Al inicio de su relato hubo una crisis profunda, una desazón que lo inundaba todo, una tristeza que se había apoderado de él y de su sombra, como se apodera la noche de una indefensa cara de la tierra.
Sesenta años y pocas ilusiones, al borde del colapso. Pero una noche escribió. Escribió sobre lo que veía cada día, lo mismo una chica motorizada sonriendo bajo un casco color rosa, haciéndole guiños a otro motorista, que una mujer burguesa haciendo tratos con narcos, todo lo apuntaba en su libreta, las cosas nimias, las cosas peculiares, las cosas cotidianas. Tomaba nota de un letrero que avisaba que en aquella tienda si tenían ropa para mujeres redondas -pues le pareció una especie de insulto encubierto, una benevolencia envenenada, una realidad contrastada con la moda cotidiana-, tomó nota también de la calle “Enric Granados” donde por las tardes los homosexuales con perro salen a buscar al dueño, anotó sus vivencias de un fin de semana donde pudo ser testigo de la epifanía de la primavera.
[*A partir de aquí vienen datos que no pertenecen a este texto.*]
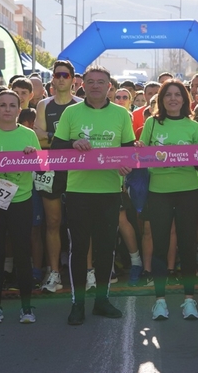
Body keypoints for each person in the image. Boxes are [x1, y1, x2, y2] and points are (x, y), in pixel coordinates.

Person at [52, 65, 135, 325]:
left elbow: (129, 150)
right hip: (78, 192)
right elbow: (56, 149)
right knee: (79, 249)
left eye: (101, 82)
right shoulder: (71, 112)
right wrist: (73, 143)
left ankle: (101, 300)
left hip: (109, 191)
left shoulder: (122, 114)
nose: (96, 85)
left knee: (105, 248)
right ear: (82, 85)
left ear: (109, 86)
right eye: (91, 81)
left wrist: (127, 165)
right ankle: (78, 304)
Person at [138, 80, 198, 320]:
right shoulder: (152, 123)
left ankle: (189, 300)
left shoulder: (193, 127)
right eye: (168, 95)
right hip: (159, 192)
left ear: (185, 99)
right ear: (161, 100)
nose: (173, 99)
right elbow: (141, 155)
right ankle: (160, 300)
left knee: (187, 245)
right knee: (160, 246)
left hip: (188, 191)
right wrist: (139, 148)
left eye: (178, 95)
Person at [0, 90, 41, 324]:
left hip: (21, 201)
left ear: (19, 109)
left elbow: (41, 168)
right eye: (2, 105)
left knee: (22, 254)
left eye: (12, 106)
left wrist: (33, 156)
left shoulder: (29, 134)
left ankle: (26, 307)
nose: (6, 109)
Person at [34, 60, 82, 293]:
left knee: (81, 225)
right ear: (52, 79)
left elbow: (86, 141)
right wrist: (67, 141)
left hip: (78, 171)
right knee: (52, 222)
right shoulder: (44, 104)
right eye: (57, 75)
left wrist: (54, 138)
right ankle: (53, 273)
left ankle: (87, 271)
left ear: (73, 79)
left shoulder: (82, 104)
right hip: (50, 169)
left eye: (65, 75)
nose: (61, 79)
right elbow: (38, 138)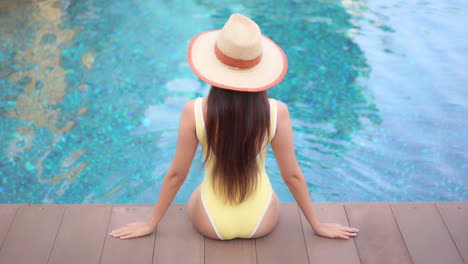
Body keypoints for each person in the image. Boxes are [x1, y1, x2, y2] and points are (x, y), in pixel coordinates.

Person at [109, 14, 359, 240]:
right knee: (269, 189)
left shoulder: (194, 111)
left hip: (211, 222)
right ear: (259, 69)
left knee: (200, 188)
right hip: (261, 222)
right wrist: (317, 225)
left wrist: (151, 223)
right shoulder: (277, 112)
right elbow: (292, 176)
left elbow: (176, 174)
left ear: (214, 67)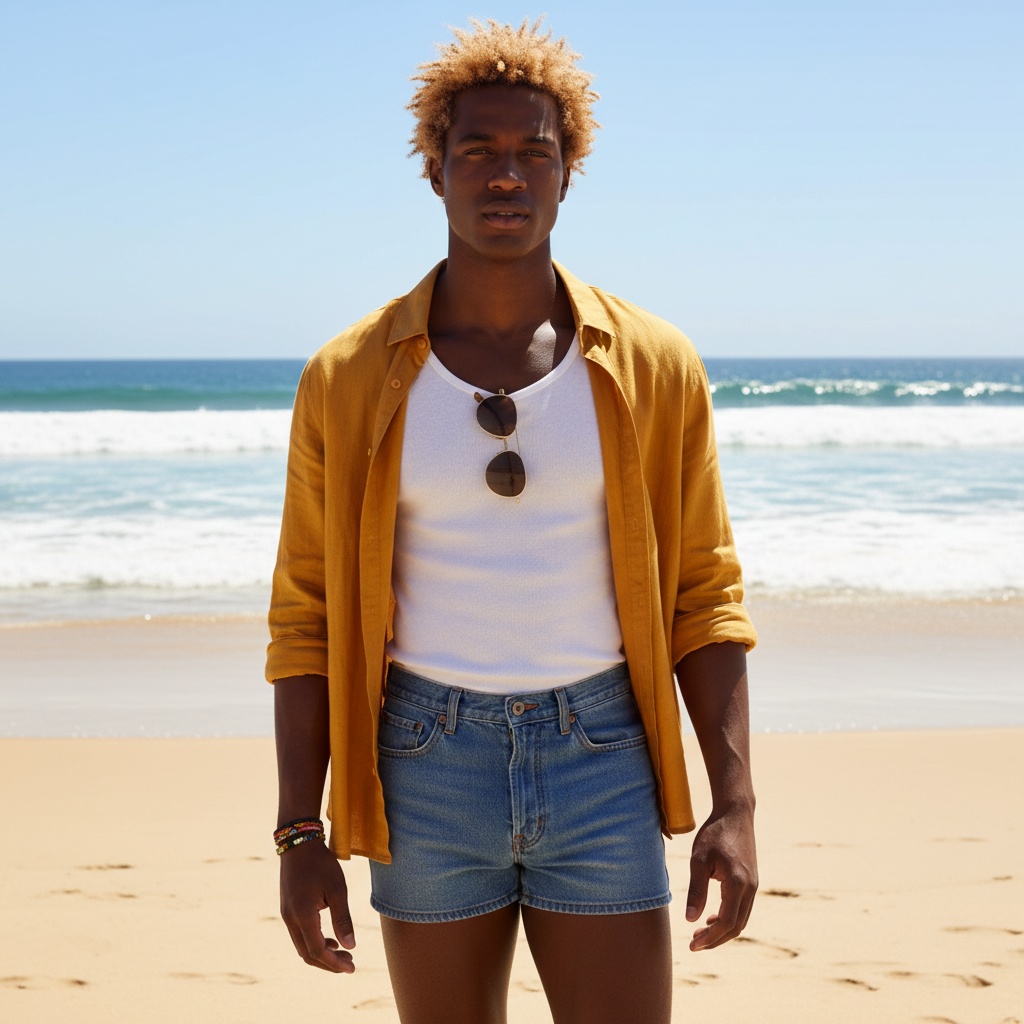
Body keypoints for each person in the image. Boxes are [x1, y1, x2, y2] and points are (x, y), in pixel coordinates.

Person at [267, 18, 757, 1024]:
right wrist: (297, 830)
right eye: (477, 152)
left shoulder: (653, 362)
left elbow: (704, 592)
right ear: (434, 171)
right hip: (423, 760)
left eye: (534, 151)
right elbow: (306, 614)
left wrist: (735, 804)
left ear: (568, 172)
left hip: (603, 752)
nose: (505, 176)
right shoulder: (350, 375)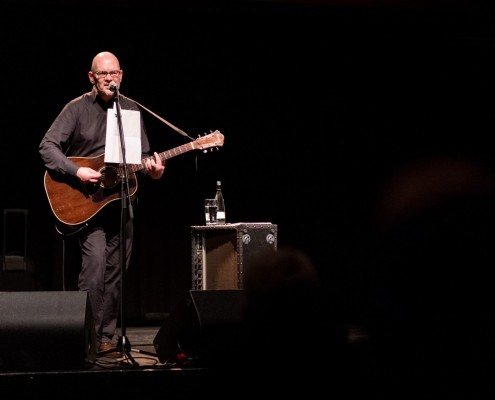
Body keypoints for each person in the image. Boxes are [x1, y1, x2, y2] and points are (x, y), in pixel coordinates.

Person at [39, 51, 165, 358]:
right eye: (103, 74)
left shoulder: (131, 110)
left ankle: (107, 338)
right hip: (88, 204)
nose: (109, 79)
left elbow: (144, 157)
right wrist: (77, 170)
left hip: (121, 202)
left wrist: (155, 171)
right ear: (92, 77)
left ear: (121, 76)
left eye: (114, 74)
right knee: (94, 269)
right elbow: (47, 146)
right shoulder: (77, 108)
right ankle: (86, 338)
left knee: (116, 273)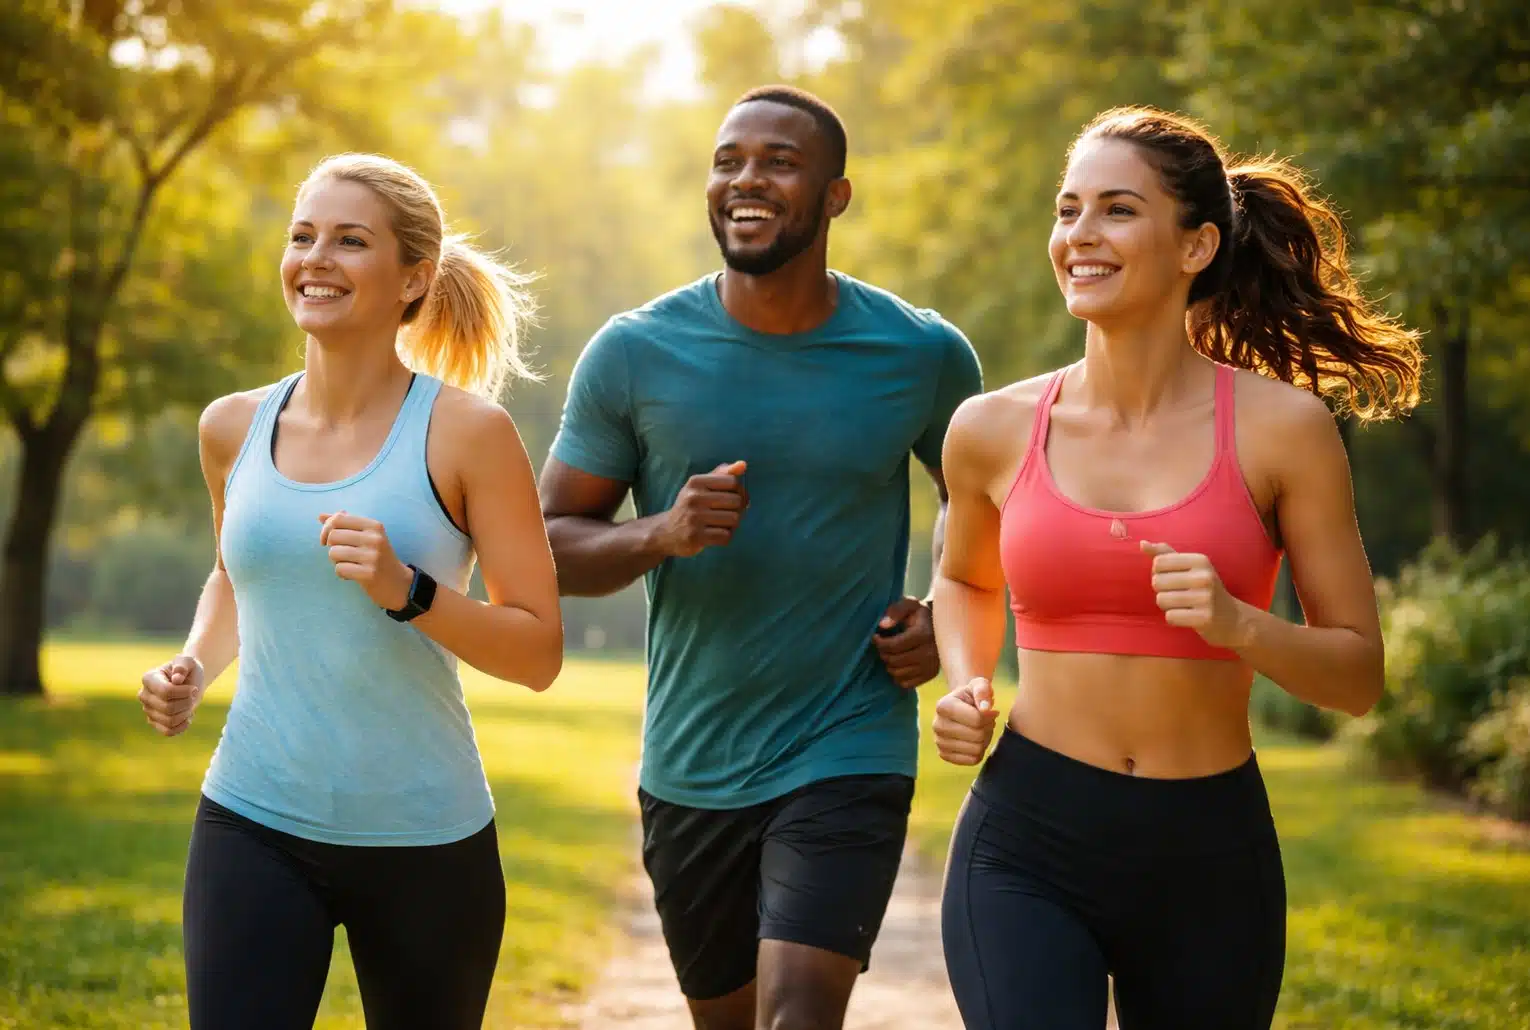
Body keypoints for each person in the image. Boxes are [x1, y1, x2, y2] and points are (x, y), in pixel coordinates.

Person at [930, 106, 1425, 1030]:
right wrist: (966, 684)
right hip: (1027, 836)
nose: (1080, 235)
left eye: (1116, 210)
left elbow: (1357, 675)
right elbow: (963, 579)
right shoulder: (991, 428)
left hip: (1210, 854)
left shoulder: (1286, 430)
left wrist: (1241, 625)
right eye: (1067, 208)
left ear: (1197, 245)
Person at [538, 85, 982, 1029]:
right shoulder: (634, 352)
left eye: (779, 161)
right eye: (728, 159)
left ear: (835, 196)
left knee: (801, 1013)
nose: (746, 179)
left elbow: (983, 507)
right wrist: (659, 534)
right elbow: (547, 546)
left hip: (848, 736)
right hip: (691, 759)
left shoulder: (921, 354)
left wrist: (944, 615)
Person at [135, 153, 563, 1030]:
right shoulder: (233, 426)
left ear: (414, 278)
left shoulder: (468, 434)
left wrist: (409, 591)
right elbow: (233, 575)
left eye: (349, 240)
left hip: (426, 838)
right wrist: (191, 665)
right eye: (303, 236)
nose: (315, 258)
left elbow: (538, 651)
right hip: (253, 816)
Pero también apuntó su historia, empezando por narrar que él era un hombre que se enamoró de una mujer durante una mañana y por la tarde ya le llamaban porque aquella mujer se había desmayado y pedía que estuviese a su lado, se llevó a su vida una mujer y una gran carga.
Aprendió a dejar que los personajes emergieran por sí mismos, solo tenía que vestirlos con los apuntes de su sempiterno acompañante: el cuadernito y sus notas. Y cada noche escribir se convirtió en uno de sus placeres.
Así fue el inicio de su relato y un día presentó su libro.